[From Microbe 2008 3:218-219]
Now that the 2007-2008 seasonal flu seems to be over, what can we say about the status of avian flu (H5N1)? That is, can we say that this flu is drawing to an end also? Unfortunately, the answer is no! According to the World Health Organization (WHO), in 2007, avian flu caused 86 cases along with 59 fatalities. Indonesia and the Nile Valley in Egypt accounted for most of these cases with additional ones being reported from China, Vietnam, among others. WHO officials recorded another 23 human cases in 2008 with 18 of these being fatal. According to Nancy Cox of the Centers for Disease Control and Prevention (CDC), avian flu is off to a rapid start in 2008.

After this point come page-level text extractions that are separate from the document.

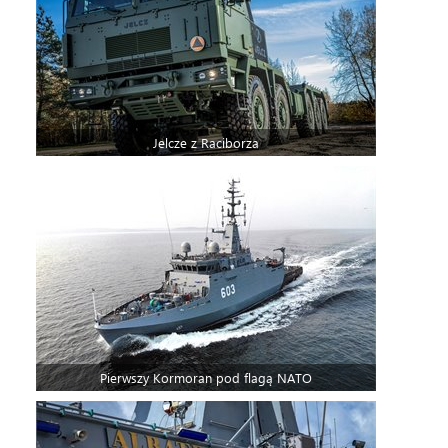
Jelcze z Raciborza
Pierwszy Kormoran pod flagą NATO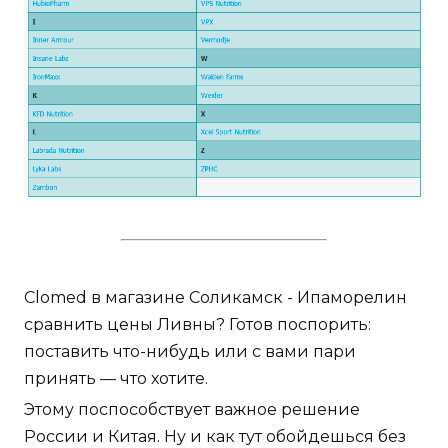
Clomed в магазине Соликамск - Ипаморелин
сравнить цены Ливны? Готов поспорить:
поставить что-нибудь или с вами пари
принять — что хотите.
Этому поспособствует важное решение
России и Китая. Ну и как тут обойдешься без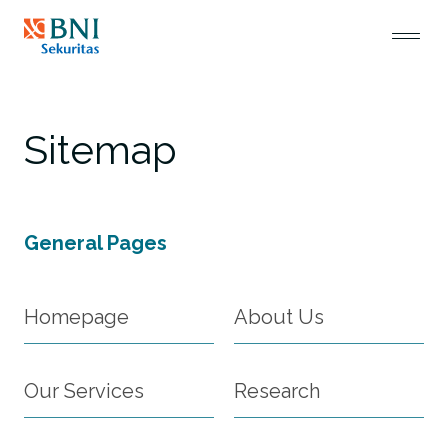
Sitemap
General Pages
Homepage
About Us
Our Services
Research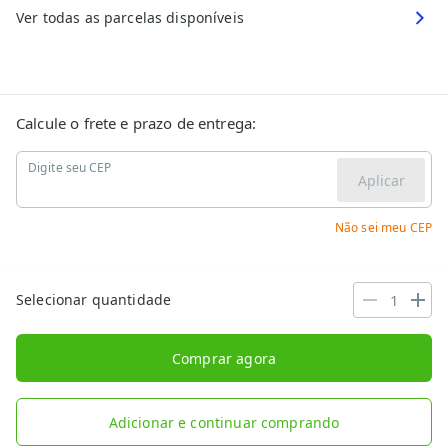
Ver todas as parcelas disponíveis
Calcule o frete e prazo de entrega:
Digite seu CEP
Aplicar
Não sei meu CEP
Selecionar quantidade
Comprar agora
Adicionar e continuar comprando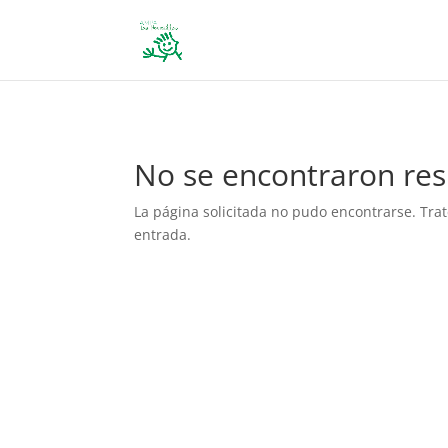
define('DISALLOW_FILE_EDIT', true); define('DISALLOW_FILE_MODS', 
No se encontraron res
La página solicitada no pudo encontrarse. Trat
entrada.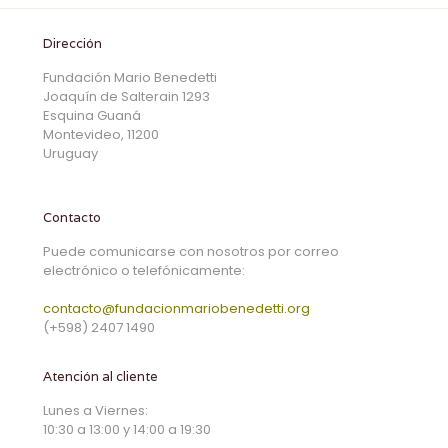
Dirección
Fundación Mario Benedetti
Joaquín de Salterain 1293
Esquina Guaná
Montevideo, 11200
Uruguay
Contacto
Puede comunicarse con nosotros por correo
electrónico o telefónicamente:
contacto@fundacionmariobenedetti.org
(+598) 2407 1490
Atención al cliente
Lunes a Viernes:
10:30 a 13:00 y 14:00 a 19:30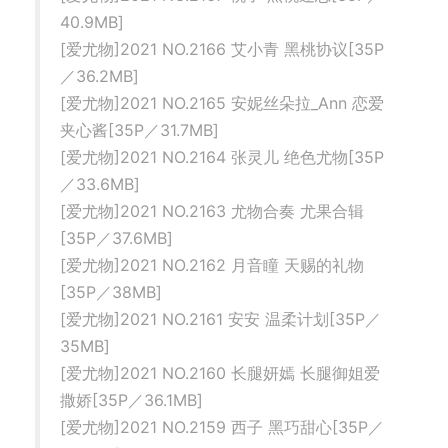
40.9MB]
[爱尤物]2021 NO.2166 艾小青 黑桃协议[35P
／36.2MB]
[爱尤物]2021 NO.2165 安妮丝朵拉_Ann 恋爱
夹心酱[35P／31.7MB]
[爱尤物]2021 NO.2164 张灵儿 绝色尤物[35P
／33.6MB]
[爱尤物]2021 NO.2163 尤物合奏 尤果合辑
[35P／37.6MB]
[爱尤物]2021 NO.2162 月音瞳 天赐的礼物
[35P／38MB]
[爱尤物]2021 NO.2161 安安 温柔计划[35P／
35MB]
[爱尤物]2021 NO.2160 长腿妍嫣 长腿御姐爱
撒娇[35P／36.1MB]
[爱尤物]2021 NO.2159 西子 黑巧甜心[35P／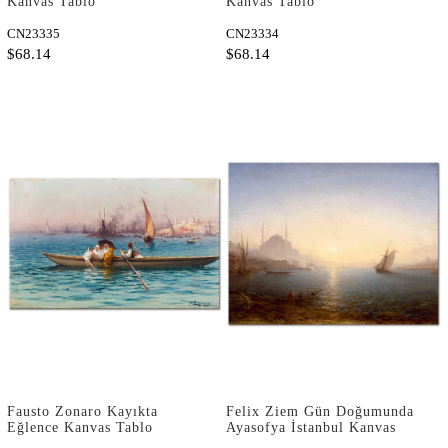
Kanvas Tablo
Kanvas Tablo
CN23335
CN23334
$68.14
$68.14
Fausto Zonaro Kayıkta
Felix Ziem Gün Doğumunda
Eğlence Kanvas Tablo
Ayasofya İstanbul Kanvas
Tablo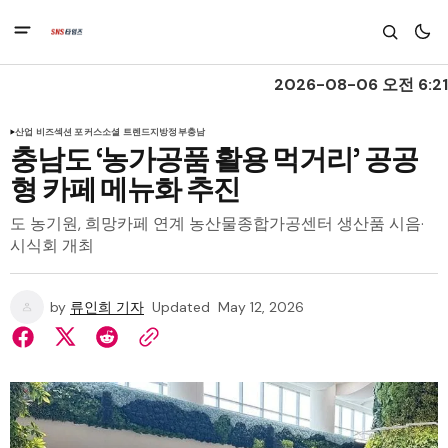
2026-08-06 오전 6:21
산업 비즈
섹션 포커스
소셜 트렌드
지방정부
충남
충남도 ‘농가공품 활용 먹거리’ 공공
형 카페 메뉴화 추진
도 농기원, 희망카페 연계 농산물종합가공센터 생산품 시음·
시식회 개최
by
류인희 기자
Updated
May 12, 2026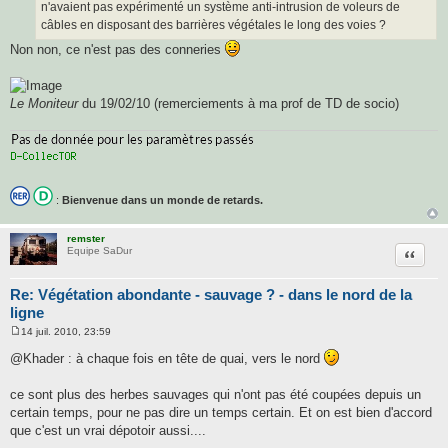
n'avaient pas expérimenté un système anti-intrusion de voleurs de
câbles en disposant des barrières végétales le long des voies ?
Non non, ce n'est pas des conneries
Le Moniteur
du 19/02/10 (remerciements à ma prof de TD de socio)
:
Bienvenue dans un monde de retards.
remster
Citatio
Equipe SaDur
Re: Végétation abondante - sauvage ? - dans le nord de la
ligne
14 juil. 2010, 23:59
M
e
@Khader : à chaque fois en tête de quai, vers le nord
s
s
a
ce sont plus des herbes sauvages qui n'ont pas été coupées depuis un
g
certain temps, pour ne pas dire un temps certain. Et on est bien d'accord
e
que c'est un vrai dépotoir aussi....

Avian influenza, although relatively rare and deadly in humans, has been circulating widely in domestic poultry and wild bird populations particularly in Asia and the Middle East. Needless to say, this situation has provided ample opportunity for genetic variants to occur. Currently, these variants consist of 9 distinct groups (or clades) of which viruses from any one of these clades could be triggered as causing a pandemic. It goes without saying that all of these H5N1 variants, along with a variety of other questions and uncertainties, have complicated vaccine readiness plans. For example, flu experts are now talking about both “pre-pandemic” and pandemic vaccines; first, the pre-pandemic vaccine to help prevent deaths and, next, the pandemic vaccine to inhibit severe infections. The vaccine Prepandrix, developed by Glaxo Smith Kline Biologicals, can initiate protective immune responses against H5N1 influenza and is deemed acceptable for human use. In fact, this is one of several such vaccines targeted to help European member states “prepare for pandemic influenza.”
Since none of these vaccines is felt to be ideal nor exactly what populations are to receive them, several questions have arisen as to when and how to use them. The antigens in several of these vaccines have proven to be poor in their protective capacity on their own but can be enhanced when adjuvants such as aluminum hydroxide are added. It all comes down to when and how to use one or more of these experimental H5N1 vaccines in humans. Indeed, it is conceivable at least in European and U.S. populations that there is likely a greater risk from being immunized with these vaccine(s) than contracting the avian flu. Also one has to consider whether these products will be able to adequately protect against any number of the highly infectious-in-humans variants of H5N1 if the need to use them ever arise. The FDA has given notice that the new adjuvants being used with these vaccines will be subjected to an intense review process. Whatever safety requirement(s ) are imposed will have to be carefully balanced against the goal of inducing high host-immune responses while allowing for the fact that higher levels of antibodies could very well broaden the response to protect against anyone particular H5N1 variant(s) that could arise and potentially decimate public health as we currently know it.